Abgesehen von einigen sprachlichen Schwächen und Stilblüten wie "Wolfgang Tiefensee wurde die Politiker-Karriere nicht an der Wiege gesungen", die von einem etwas sorgfältigeren Lektorat hätten ausgebügelt werden können, liefert der Autor jedoch alles in allem eine recht solide Beschreibung der bisherigen Stationen im politischen Leben Tiefensees: der rasante Aufstieg unter Ziehvater Hinrich Lehmann-Grube, das lange Zögern, in die SPD einzutreten, der erste gewonnene Oberbürgermeister-Wahlkampf 1998. Daß Heinker dabei auch auf eine gelegentliche Dünnhäutigkeit des häufig als begabter Kommunikator dargestellten Tiefensee im Umgang mit Medien eingeht und Schwächen im Verwaltungshandeln des vormaligen Stadtoberhaupts benennt, verleiht dem Buch ein gewisses Maß an Reflexionstiefe. Nur eingeschränkt gilt dies jedoch für die Passagen über die unglückliche Leipziger Olympia-Bewerbung. Hier gelingt dem Autor kein durchgehend unvoreingenommener Blick auf die Zusammenhänge. So phantasiert er in bezug auf die Berichterstattung (zumeist überregionaler Zeitungen) über merkwürdige Vorkommnisse in der Leipziger Olympia GmbH von "fein abgestuften medialen Einschlägen". Die am Tag des endgültigen Scheiterns der Bewerbung in Leipzig anwesenden Journalisten verunglimpft er als hundertköpfige "Pressemeute".

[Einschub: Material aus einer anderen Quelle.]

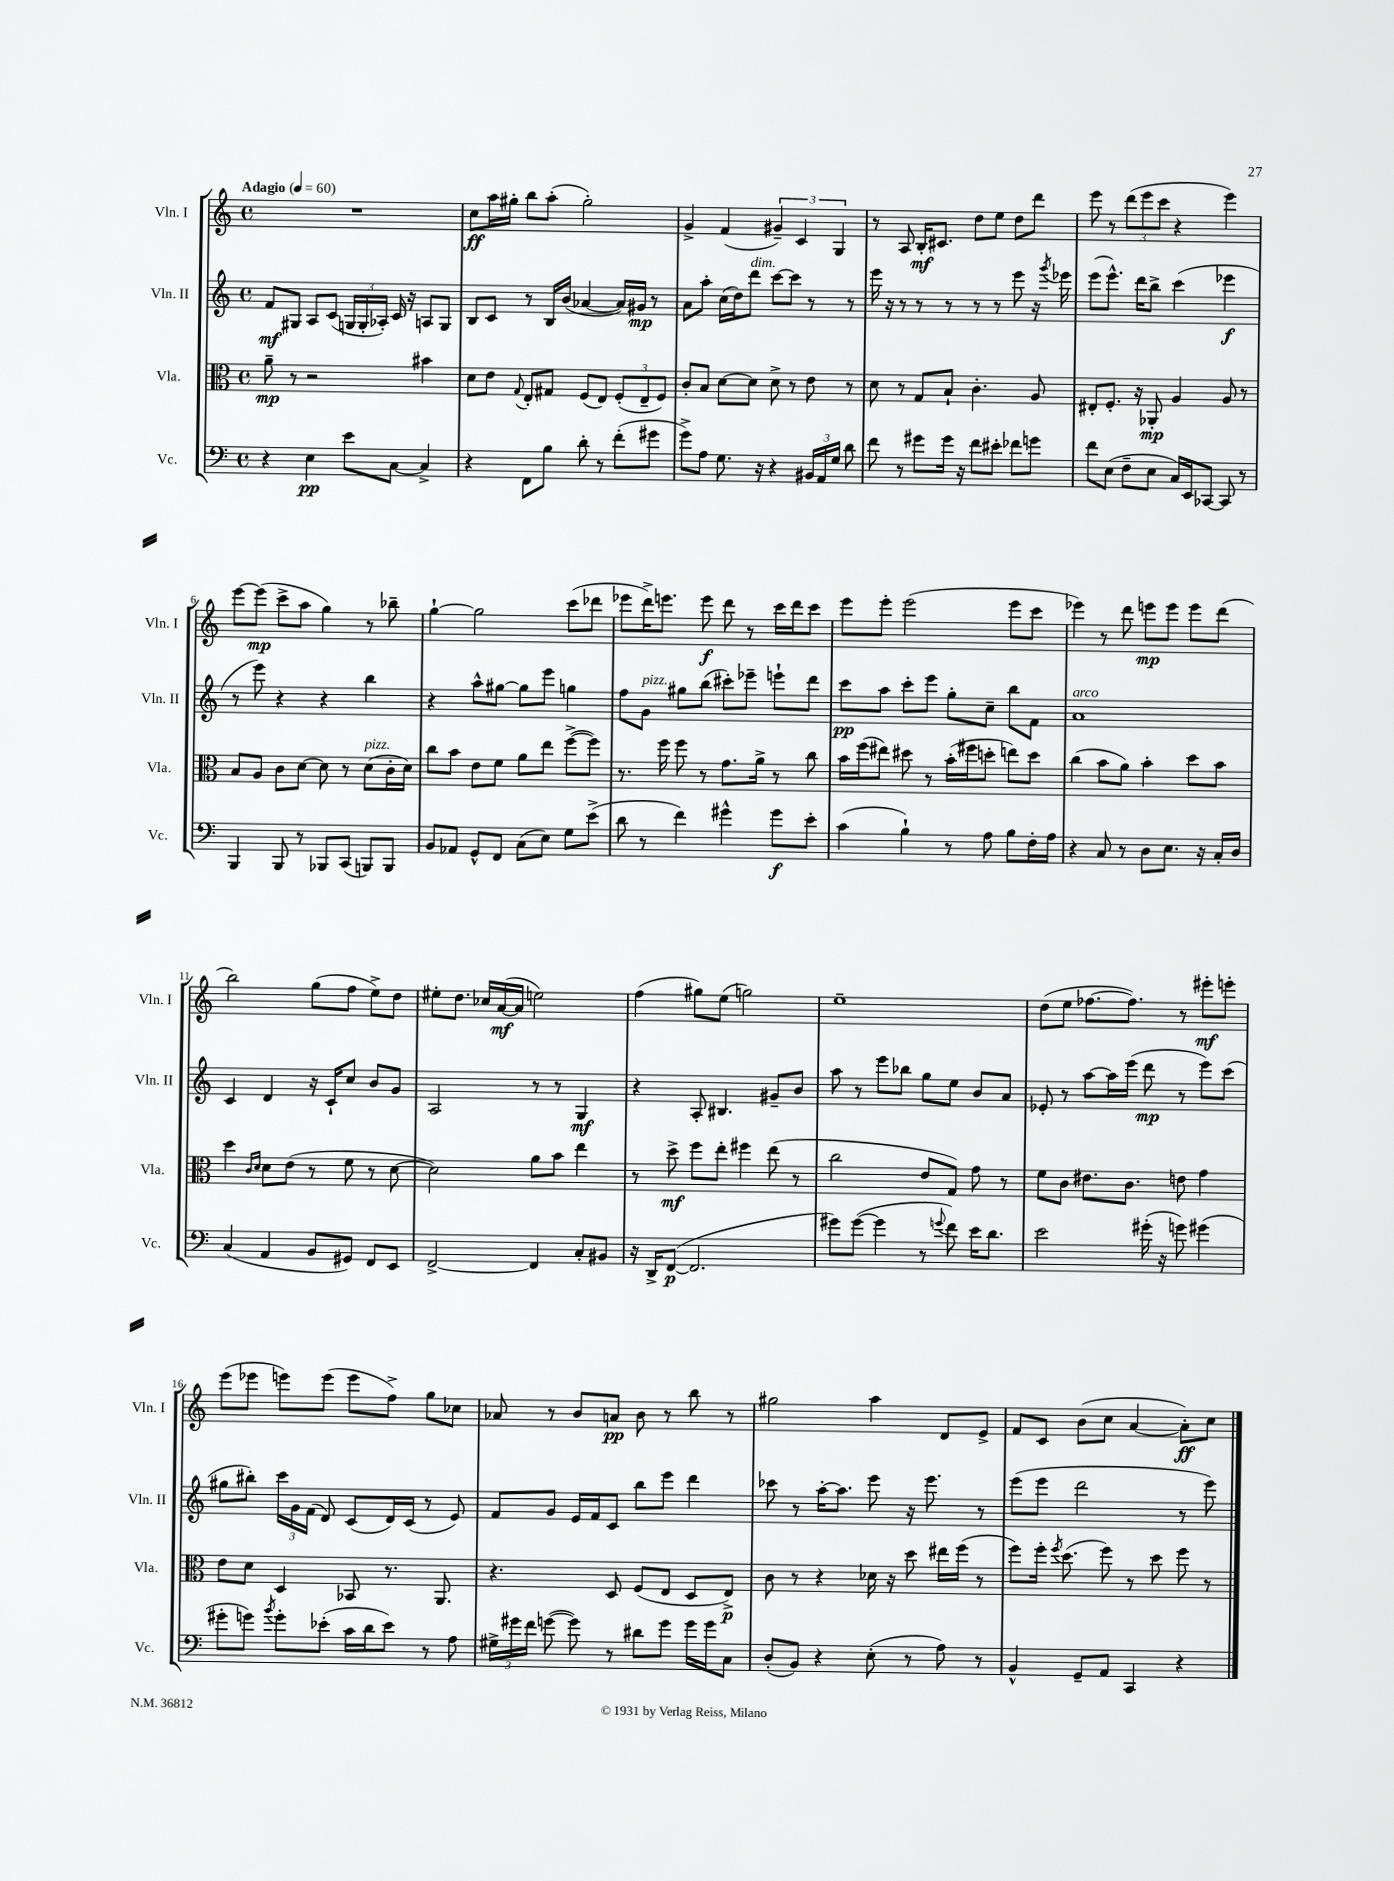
<<
\new StaffGroup <<
\new Staff = "s0" \with { instrumentName = "Vln. I" shortInstrumentName = "Vln. I" } {
    \clef treble \key c \major \defaultTimeSignature \time 4/4 \tempo "Adagio" 4 = 60
    \autoBeamOff R1 |
    c''8[\ff a''16 gis''16]-. b''8[ a''8]-.( gis''2-.) |
    g'4-> f'4( \tuplet 3/2 { gis'4--) c'4 g4 } |
    r8 a8 b16[-.\mf cis'8.] d''8[ e''8] d''8[ d'''8] |
    e'''8 r8 \tuplet 3/2 { d'''8[( e'''8 c'''8] } r4 e'''4) |
    e'''8[~ e'''8]\mp( c'''8[-> a''8] g''4) r8 bes''8-- |
    g''4~-! g''2 c'''8[( des'''8] |
    ees'''8[ d'''16->) e'''8.] e'''8\f d'''8 r8 c'''16[ d'''16 c'''8] |
    e'''8[ e'''8]-. e'''2( e'''8[ c'''8] |
    ees'''4) r8 d'''8 e'''8[\mp e'''8] e'''8[ d'''8]( |
    b''2) g''8[( f''8] e''8[->) d''8] |
    eis''8[-. d''8.] ces''16[ a'16~\mf( a'16] e''2) |
    f''4( gis''8[) e''8]( g''2) |
    e''1-- |
    d''8[( e''8] fes''8.[~ fes''8.]) r8 eis'''8[-.\mf e'''8]-. |
    e'''8[( ees'''8] e'''8[) e'''8]( e'''8[ f''8]->) g''8[ ces''8] |
    aes'8 r8 b'8[ a'8]\pp b'8 r8 b''8 r8 |
    gis''2 a''4 d'8[ e'8]-> |
    f'8[ c'8] b'8[( c''8] a'4~ a'8[-.\ff) c''8] \bar "|." |
}
\new Staff = "s1" \with { instrumentName = "Vln. II" shortInstrumentName = "Vln. II" } {
    \clef treble \key c \major \defaultTimeSignature \time 4/4
    \autoBeamOff f'8[\mf gis8] a8[ c'8]( \tuplet 3/2 { g16[ g16-. aes16]-.) } c'16 r16 a8[ g8] |
    b8[ c'8] r8 b16[ b'16]( aes'4~ aes'16[) gis'16]\mp r8 |
    a'8[ a''8]-. c''16[( d''16) d'''8]^\markup { \italic "dim." } c'''8[~ c'''8] r8 r8 |
    e'''16 r16 r8 r8 r8 r8 r8 e'''8 r16 \acciaccatura { g'''8 } ees'''16 |
    e'''8[( e'''8.]-^) d'''16[ b''8]-> c'''4( ees'''4\f |
    r8 e'''8) r4 r4 b''4 |
    r4 a''8[-^ gis''8]~ gis''8[ e'''8] g''4 |
    f''8[ g'8]^\markup { \italic "pizz." } gis''8[ b''8]( cis'''8[-.) ees'''8]-- e'''8[-! d'''8] |
    c'''8[\pp a''8] c'''8[-. e'''8] g''8[-. c''8]-- b''8[ f'8] |
    a'1^\markup { \italic "arco" } |
    c'4 d'4 r16 c'16[-! c''8] b'8[ g'8] |
    a2 r8 r8 g4\mf |
    r4 a8-. bis4. gis'8[-- b'8] |
    a''8 r8 e'''8[ bes''8] g''8[ e''8] b'8[ a'8] |
    ees'8-. r8 a''8[~ a''16 e'''16]( d'''8\mp r8 e'''8[) c'''8]( |
    gis''8[ bis''8]-.) \tuplet 3/2 { c'''16[ g'16 f'16]( } d'8) c'8[( d'16) c'16]( r8 e'8) |
    f'8[ g'8] e'16[ f'16 c'8] b''8[ e'''8] d'''4 |
    ces'''8 r8 a''16[~-. a''8.] e'''8 r16 e'''8. r8 |
    e'''8[( e'''8] d'''2 r8 e'''8) \bar "|." |
}
\new Staff = "s2" \with { instrumentName = "Vla." shortInstrumentName = "Vla." } {
    \clef alto \key c \major \defaultTimeSignature \time 4/4
    \autoBeamOff a'8--\mp r8 r2 bis'4 |
    d'8[ e'8] \appoggiatura { g8 } e8[-. gis8] f8[( e8]) \tuplet 3/2 { f8[-.( e8-- f8]) } |
    c'8[-. b8] d'8[~ d'8] d'8-> r8 e'8 r8 |
    d'8 r8 g8[ b8]-! c'4.-. a8 |
    eis8[-. f8.]-. r16 aes,8-.\mp a4 a8 r8 |
    b8[ a8] c'8[ d'8]~ d'8 r8 d'8[^\markup { \italic "pizz." }( c'16-. d'16]) |
    c''8[ b'8] e'8[ f'8] a'8[ e''8] f''8[~->( f''8]) |
    r8. f''16 f''8 r8 g'8.[ a'16]-> r8 c''8 |
    b'16[ f''16( eis''8]) dis''8 r8 b'16[-.( fis''16 d''8]-. e''8[) d''8] |
    c''4( b'8[ a'8]) b'4-. d''8[ b'8] |
    d''4 \grace { c'16[ d'16] } d'8[ e'8]( r8 f'8 r8 d'8~ |
    d'2) a'8[ b'8] e''4 |
    r8 d''8->\mf f''8[ e''8]-. fis''4 e''8( r8 |
    c''2 e'8[ g8]) g'8 r8 |
    f'8[ c'8] eis'8.[ c'8.] e'8 g'4 |
    e'8[ d'8] d4 bes,8 r8. a,8. |
    r4. d8 f8[( e8] d8[ e8]->\p) |
    c'8 r8 r4 des'16 r16 d''8 eis''16[ f''16]( r8 |
    f''8[) f''16]-. \acciaccatura { f''8 } d''8.( f''8) r8 d''8 f''8 r8 \bar "|." |
}
\new Staff = "s3" \with { instrumentName = "Vc." shortInstrumentName = "Vc." } {
    \clef bass \key c \major \defaultTimeSignature \time 4/4
    \autoBeamOff r4 e4\pp e'8[ c8]~ c4-> |
    r4 f,8[ b8] d'8-. r8 f'8[-.( gis'8] |
    g'8[->) a8] g8. r16 r4 \tuplet 3/2 { bis,16[ a,16 g16] } d'8 |
    f'8 r8 gis'8[ gis'16] r16 f'8[ eis'8]-. fes'8[ g'8] |
    f'8[ e8]( f8[-- e8] c16[) e,16 ces,8]~ ces,8 r8 |
    b,,4 b,,8 r8 bes,,8[ c,8]( b,,8[) b,,8] |
    b,8[ aes,8] g,8[-^ f,8] c8[( e8]) g8[ e'8]->( |
    d'8 r8 f'4) gis'4-^ gis'8[\f e'8]-. |
    c'4( b4-!) r8 a8 b8[ f16-. a16] |
    r4 c8 r8 d8[ e8.] r16 c16[-. d16] |
    c4( a,4 b,8[ gis,8]) f,8[ e,8] |
    f,2~-> f,4 c8[-. bis,8] |
    r16 d,16[-> f,8]~\p( f,2. |
    gis'8[) gis'8]~( gis'4 r8 \appoggiatura { g'8 } f'8) e'16[ d'8.] |
    e'2 gis'16-.( r16 g'8) gis'4( |
    gis'8[-. g'8]) \acciaccatura { b'8 } g'8[-. ees'8]-.( c'16[ d'16 ees'8]) r8 a8 |
    \tuplet 3/2 { gis16[-> gis'16 f'16] } g'8~( g'8) r8 dis'8[ g'8] g'16[ g'16 c8] |
    d8[-.( b,8]) r4 e8-.( r8 a8) r8 |
    b,4-^ g,8[-- a,8] c,4 r4 \bar "|." |
}
>>
>>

Die Berufung Tiefensees zum Verkehrs- und Bauminister wertet Heinker als Zwischenstation auf dem Weg des Politikers zu höheren Aufgaben. Die "Zugehörigkeit zum Kabinett Merkel" sei, wie der Autor in geschraubter Diktion urteilt, eine "Übergangszeit mit zeitlichem Druck in Richtung rechtzeitiger Profilierung". Nur ob Tiefensee 2009 sächsischer Ministerpräsident oder lieber gleich Bundeskanzler werden will, darüber traut sich Heinker dann gottlob keine Mutmaßung zu.
REINER BURGER
Helge-Heinz Heinker: Wolfgang Tiefensee. Eine Biographie. Lehmstedt Verlag, Leipzig 2005. 157 S., 14,90 [Euro].